> _Data for review_:
= = = =
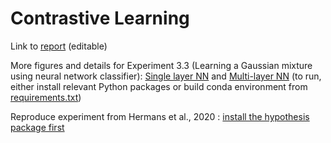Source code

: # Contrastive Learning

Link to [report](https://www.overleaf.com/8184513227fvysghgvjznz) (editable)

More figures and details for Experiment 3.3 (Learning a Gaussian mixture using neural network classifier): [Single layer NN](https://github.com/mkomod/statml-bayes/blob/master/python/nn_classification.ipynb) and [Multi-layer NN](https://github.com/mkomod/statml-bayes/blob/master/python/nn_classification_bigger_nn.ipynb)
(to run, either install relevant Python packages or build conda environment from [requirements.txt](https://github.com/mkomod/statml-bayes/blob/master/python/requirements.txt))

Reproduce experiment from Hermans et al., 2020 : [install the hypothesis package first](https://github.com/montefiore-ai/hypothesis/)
= = = =
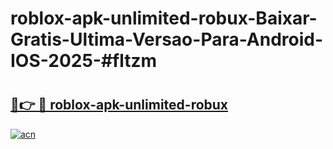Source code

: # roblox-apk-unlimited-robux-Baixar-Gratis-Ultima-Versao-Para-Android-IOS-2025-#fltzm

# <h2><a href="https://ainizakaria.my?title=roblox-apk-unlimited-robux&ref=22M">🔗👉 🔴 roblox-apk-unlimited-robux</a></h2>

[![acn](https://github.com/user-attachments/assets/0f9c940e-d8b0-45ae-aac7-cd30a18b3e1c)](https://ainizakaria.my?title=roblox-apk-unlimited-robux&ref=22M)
= = = =
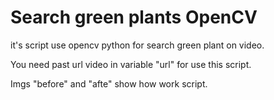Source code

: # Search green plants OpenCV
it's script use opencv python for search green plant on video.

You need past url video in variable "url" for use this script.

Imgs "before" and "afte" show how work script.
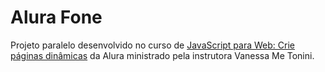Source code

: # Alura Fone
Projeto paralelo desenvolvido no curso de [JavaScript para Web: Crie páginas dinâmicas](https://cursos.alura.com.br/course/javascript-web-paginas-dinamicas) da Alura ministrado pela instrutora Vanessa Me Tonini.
= = = =
> _What needs to be done_: The lines above that hold "video" are the result; show every one of them.

> _Answer box_:
it's script use opencv python for search green plant on video.
You need past url video in variable "url" for use this script.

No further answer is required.